_Records shown_.
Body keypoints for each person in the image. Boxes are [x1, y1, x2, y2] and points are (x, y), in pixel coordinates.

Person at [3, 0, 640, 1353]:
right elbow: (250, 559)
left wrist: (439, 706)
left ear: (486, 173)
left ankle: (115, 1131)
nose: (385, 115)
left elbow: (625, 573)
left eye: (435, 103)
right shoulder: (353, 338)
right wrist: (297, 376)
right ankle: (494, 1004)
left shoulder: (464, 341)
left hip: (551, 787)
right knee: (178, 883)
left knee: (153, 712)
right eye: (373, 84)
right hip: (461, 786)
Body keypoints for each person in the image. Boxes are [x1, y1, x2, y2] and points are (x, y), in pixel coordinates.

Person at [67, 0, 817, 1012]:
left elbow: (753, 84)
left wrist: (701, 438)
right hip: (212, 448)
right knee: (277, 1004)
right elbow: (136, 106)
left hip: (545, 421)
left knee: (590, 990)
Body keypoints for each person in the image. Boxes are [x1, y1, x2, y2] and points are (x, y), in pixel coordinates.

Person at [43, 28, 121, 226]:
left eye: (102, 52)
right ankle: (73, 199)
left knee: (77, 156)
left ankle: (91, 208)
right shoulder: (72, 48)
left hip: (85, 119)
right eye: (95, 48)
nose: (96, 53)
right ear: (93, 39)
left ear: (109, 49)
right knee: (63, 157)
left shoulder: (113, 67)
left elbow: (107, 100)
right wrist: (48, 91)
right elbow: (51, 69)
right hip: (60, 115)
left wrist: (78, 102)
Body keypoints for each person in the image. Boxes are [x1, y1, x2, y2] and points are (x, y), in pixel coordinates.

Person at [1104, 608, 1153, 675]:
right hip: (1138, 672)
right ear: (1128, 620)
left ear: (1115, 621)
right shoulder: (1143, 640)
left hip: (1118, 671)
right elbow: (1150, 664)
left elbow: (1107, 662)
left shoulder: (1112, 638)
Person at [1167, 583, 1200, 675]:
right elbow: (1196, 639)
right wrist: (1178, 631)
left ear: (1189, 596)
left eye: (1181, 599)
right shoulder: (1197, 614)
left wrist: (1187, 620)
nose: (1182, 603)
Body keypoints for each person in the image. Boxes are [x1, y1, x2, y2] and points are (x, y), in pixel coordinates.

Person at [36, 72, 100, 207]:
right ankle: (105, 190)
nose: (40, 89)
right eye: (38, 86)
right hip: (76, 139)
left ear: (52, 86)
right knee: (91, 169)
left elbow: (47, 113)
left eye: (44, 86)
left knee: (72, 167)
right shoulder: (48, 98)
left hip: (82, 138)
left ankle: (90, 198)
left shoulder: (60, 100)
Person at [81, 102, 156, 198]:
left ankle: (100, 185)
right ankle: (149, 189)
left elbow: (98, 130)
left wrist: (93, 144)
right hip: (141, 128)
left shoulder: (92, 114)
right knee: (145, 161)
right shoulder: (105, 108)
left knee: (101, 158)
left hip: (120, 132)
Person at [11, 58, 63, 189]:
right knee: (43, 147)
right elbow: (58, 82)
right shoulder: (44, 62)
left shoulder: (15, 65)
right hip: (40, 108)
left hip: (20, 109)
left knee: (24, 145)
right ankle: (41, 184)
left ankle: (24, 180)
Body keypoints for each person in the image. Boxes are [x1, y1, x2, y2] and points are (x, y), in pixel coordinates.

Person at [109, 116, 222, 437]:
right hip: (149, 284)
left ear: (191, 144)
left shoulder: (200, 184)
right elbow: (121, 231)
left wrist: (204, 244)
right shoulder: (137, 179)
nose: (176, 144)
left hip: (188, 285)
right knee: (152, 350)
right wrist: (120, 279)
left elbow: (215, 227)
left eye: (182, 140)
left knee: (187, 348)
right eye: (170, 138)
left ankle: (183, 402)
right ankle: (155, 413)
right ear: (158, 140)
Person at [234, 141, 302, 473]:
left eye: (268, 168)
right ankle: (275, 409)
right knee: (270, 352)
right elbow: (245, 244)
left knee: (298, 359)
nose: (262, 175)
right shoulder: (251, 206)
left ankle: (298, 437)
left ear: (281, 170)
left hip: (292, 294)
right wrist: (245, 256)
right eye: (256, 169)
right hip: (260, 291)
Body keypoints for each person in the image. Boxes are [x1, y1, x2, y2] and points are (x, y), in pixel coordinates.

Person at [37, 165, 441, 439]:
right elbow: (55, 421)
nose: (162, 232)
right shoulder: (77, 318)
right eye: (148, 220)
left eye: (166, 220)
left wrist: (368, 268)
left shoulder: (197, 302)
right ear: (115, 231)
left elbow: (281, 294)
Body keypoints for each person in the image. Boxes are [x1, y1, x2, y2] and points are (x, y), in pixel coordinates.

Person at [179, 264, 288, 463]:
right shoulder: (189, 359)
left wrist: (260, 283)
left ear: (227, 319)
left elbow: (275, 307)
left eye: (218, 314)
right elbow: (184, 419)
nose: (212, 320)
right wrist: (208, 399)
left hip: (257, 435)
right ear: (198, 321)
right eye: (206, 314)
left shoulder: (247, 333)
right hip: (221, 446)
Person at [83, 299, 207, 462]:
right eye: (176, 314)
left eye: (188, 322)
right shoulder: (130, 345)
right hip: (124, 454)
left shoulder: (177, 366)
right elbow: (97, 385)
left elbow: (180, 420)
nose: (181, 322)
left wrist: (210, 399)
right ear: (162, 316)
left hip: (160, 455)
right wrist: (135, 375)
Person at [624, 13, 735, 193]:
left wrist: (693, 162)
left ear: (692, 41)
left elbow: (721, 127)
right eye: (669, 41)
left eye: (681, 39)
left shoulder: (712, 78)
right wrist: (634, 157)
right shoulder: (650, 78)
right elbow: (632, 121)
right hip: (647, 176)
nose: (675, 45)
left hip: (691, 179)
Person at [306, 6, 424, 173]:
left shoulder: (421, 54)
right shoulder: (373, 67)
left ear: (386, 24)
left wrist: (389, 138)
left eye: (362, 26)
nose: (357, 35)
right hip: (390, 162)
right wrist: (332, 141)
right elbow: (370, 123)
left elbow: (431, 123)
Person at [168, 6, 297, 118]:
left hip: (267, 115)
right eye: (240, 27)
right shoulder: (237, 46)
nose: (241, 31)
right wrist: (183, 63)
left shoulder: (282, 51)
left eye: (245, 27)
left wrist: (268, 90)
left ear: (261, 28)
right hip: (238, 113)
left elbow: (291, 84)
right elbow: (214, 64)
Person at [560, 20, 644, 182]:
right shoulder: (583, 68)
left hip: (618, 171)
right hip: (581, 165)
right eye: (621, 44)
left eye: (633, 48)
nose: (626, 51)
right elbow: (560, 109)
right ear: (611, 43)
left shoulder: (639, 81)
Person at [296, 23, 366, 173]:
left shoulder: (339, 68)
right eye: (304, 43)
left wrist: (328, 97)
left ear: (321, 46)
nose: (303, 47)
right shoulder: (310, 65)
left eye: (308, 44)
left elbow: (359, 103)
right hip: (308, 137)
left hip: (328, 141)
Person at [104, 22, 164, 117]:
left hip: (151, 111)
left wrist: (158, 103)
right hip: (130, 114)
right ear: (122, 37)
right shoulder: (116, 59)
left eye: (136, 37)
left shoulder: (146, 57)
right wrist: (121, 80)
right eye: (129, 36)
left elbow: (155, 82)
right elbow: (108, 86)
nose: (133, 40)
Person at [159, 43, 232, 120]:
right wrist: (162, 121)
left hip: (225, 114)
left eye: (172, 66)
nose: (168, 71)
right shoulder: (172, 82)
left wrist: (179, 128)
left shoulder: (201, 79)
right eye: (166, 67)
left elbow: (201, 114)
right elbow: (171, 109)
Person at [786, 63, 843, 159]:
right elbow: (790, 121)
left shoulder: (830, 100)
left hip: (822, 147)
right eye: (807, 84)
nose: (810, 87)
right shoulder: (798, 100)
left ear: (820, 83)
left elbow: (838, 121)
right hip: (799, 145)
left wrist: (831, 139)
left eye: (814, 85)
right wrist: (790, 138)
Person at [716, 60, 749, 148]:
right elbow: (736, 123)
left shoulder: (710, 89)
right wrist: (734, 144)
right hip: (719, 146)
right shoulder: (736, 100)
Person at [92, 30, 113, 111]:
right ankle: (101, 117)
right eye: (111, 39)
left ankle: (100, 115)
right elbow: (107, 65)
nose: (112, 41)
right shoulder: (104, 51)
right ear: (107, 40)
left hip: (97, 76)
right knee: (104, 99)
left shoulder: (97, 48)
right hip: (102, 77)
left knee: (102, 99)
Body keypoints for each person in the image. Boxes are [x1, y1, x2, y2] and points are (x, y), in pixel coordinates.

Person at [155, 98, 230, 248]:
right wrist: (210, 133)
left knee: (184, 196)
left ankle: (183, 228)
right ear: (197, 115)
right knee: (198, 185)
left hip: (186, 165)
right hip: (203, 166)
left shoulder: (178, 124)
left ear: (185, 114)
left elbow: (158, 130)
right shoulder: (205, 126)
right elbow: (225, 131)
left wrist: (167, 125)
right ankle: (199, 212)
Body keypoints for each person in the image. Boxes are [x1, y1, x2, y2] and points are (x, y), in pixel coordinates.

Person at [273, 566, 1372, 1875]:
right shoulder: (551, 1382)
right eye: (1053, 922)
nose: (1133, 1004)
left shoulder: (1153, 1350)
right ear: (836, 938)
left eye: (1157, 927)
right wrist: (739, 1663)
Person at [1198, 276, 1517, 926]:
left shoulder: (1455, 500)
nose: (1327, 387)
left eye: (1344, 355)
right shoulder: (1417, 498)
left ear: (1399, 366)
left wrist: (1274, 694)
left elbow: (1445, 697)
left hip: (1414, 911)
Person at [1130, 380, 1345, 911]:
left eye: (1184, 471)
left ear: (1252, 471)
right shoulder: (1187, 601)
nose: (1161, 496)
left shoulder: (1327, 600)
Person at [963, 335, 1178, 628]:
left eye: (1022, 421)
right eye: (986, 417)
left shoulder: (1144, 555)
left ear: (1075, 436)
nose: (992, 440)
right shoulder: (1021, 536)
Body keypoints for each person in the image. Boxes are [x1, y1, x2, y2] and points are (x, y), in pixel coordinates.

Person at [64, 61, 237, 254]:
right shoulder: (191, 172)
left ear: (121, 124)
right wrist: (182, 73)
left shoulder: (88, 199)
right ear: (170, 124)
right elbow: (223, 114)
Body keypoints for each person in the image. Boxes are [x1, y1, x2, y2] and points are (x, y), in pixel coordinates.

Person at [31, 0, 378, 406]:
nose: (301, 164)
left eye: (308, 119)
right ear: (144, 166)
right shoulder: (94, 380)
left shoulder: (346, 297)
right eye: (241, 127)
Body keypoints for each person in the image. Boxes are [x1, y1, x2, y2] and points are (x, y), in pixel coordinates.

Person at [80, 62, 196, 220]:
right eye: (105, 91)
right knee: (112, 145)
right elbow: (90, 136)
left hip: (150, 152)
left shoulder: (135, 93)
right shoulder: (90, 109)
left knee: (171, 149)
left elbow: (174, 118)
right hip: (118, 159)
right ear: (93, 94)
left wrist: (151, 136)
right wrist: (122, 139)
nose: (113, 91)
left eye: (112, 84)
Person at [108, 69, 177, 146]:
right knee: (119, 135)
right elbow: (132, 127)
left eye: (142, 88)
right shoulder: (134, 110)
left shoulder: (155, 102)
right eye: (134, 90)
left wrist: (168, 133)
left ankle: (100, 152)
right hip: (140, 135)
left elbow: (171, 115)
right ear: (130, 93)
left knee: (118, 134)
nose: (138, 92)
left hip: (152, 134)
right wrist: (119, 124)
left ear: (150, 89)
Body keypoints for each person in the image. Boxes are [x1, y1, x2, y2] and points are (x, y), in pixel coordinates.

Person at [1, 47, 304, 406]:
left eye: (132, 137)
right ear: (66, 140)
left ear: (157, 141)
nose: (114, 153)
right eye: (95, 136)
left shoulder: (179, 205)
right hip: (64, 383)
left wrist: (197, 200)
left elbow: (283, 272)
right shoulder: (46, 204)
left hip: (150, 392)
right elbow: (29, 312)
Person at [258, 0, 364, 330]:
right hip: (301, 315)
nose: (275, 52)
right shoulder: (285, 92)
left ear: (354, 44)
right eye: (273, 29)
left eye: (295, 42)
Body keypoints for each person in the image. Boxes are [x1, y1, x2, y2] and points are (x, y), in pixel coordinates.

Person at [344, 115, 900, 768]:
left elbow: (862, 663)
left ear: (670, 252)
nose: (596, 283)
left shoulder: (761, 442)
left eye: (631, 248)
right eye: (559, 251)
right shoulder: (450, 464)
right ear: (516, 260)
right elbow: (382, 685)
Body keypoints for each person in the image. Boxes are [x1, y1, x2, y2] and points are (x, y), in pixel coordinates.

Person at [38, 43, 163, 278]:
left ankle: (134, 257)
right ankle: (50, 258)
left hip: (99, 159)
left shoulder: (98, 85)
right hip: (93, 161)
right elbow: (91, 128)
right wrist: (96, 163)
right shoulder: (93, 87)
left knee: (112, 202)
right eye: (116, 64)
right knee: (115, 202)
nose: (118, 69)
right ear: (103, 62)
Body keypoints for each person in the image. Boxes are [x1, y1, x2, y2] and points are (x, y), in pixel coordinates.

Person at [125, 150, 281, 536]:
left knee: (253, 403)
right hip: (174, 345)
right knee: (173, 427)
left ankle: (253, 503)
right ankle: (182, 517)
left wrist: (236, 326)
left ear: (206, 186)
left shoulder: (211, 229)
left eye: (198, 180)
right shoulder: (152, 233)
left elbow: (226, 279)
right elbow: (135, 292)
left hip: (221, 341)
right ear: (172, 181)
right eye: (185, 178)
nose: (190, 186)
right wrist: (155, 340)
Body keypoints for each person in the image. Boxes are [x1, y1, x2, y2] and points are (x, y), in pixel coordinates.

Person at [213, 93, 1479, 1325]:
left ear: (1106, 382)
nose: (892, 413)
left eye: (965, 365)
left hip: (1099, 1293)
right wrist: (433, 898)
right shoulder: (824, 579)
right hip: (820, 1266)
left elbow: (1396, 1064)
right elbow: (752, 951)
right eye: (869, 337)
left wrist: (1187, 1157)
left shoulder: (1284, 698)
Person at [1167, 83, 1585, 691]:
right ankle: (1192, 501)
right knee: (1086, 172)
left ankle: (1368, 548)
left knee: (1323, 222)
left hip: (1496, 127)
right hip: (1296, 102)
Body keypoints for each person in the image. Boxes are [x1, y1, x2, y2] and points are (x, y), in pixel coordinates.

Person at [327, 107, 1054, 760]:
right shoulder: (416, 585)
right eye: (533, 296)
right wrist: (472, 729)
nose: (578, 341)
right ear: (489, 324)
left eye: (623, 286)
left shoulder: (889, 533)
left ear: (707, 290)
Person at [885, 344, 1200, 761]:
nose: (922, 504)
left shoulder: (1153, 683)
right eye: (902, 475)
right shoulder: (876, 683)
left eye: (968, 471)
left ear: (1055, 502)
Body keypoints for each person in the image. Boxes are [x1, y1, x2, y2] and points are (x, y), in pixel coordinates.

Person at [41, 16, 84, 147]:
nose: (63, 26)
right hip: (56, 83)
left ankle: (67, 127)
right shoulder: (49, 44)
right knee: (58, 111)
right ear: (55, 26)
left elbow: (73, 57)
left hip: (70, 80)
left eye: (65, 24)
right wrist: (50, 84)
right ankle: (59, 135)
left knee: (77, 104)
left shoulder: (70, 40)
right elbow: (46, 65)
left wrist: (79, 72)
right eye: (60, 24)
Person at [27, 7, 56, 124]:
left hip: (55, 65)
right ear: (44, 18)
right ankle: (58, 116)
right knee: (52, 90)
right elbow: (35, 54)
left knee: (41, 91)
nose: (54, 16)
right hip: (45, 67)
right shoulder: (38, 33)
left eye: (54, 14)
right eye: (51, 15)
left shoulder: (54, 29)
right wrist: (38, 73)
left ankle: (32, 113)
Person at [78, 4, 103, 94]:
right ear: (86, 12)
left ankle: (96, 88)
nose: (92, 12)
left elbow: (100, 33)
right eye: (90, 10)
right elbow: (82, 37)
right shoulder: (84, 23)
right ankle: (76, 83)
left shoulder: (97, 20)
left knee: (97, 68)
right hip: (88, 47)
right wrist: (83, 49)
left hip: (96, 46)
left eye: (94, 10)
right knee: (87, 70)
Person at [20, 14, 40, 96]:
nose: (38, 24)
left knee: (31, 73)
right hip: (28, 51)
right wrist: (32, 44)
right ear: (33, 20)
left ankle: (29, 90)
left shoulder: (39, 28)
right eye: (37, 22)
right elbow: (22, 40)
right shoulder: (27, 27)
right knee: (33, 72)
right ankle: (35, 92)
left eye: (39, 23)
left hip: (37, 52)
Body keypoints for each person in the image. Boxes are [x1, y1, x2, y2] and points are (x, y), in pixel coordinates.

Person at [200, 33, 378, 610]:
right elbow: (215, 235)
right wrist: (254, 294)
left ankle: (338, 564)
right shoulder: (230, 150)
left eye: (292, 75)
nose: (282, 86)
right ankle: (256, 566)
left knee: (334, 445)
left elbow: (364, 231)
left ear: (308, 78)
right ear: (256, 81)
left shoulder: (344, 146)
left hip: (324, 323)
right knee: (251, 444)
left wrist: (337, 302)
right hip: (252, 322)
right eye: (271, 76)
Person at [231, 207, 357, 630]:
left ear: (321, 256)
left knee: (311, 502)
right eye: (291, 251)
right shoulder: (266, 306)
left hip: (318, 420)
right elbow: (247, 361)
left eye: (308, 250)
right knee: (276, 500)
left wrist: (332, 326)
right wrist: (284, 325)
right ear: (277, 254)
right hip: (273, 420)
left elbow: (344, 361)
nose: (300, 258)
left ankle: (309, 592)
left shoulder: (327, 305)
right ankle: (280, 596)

_Your instructions_. Give again, unchanged, the lines running from the top of the material above through the line that has "left wrist: (701, 438)", and nothing more.

_Exercise result_.
Body keypoints for each person in the image. Boxes are [x1, y1, x2, y2] and points are (x, y), in pixel coordinates.

Person at [3, 0, 640, 1353]:
right elbow: (250, 559)
left wrist: (439, 706)
left ear: (486, 173)
left ankle: (115, 1131)
nose: (385, 115)
left elbow: (625, 573)
left eye: (435, 103)
right shoulder: (353, 338)
right wrist: (297, 376)
right ankle: (494, 1004)
left shoulder: (464, 341)
left hip: (551, 787)
right knee: (178, 883)
left knee: (153, 712)
right eye: (373, 84)
right hip: (461, 786)
Body keypoints for each person in the image. Boxes are [x1, y1, x2, y2] and points are (x, y), in pixel coordinates.

Person at [67, 0, 817, 1012]:
left elbow: (753, 84)
left wrist: (701, 438)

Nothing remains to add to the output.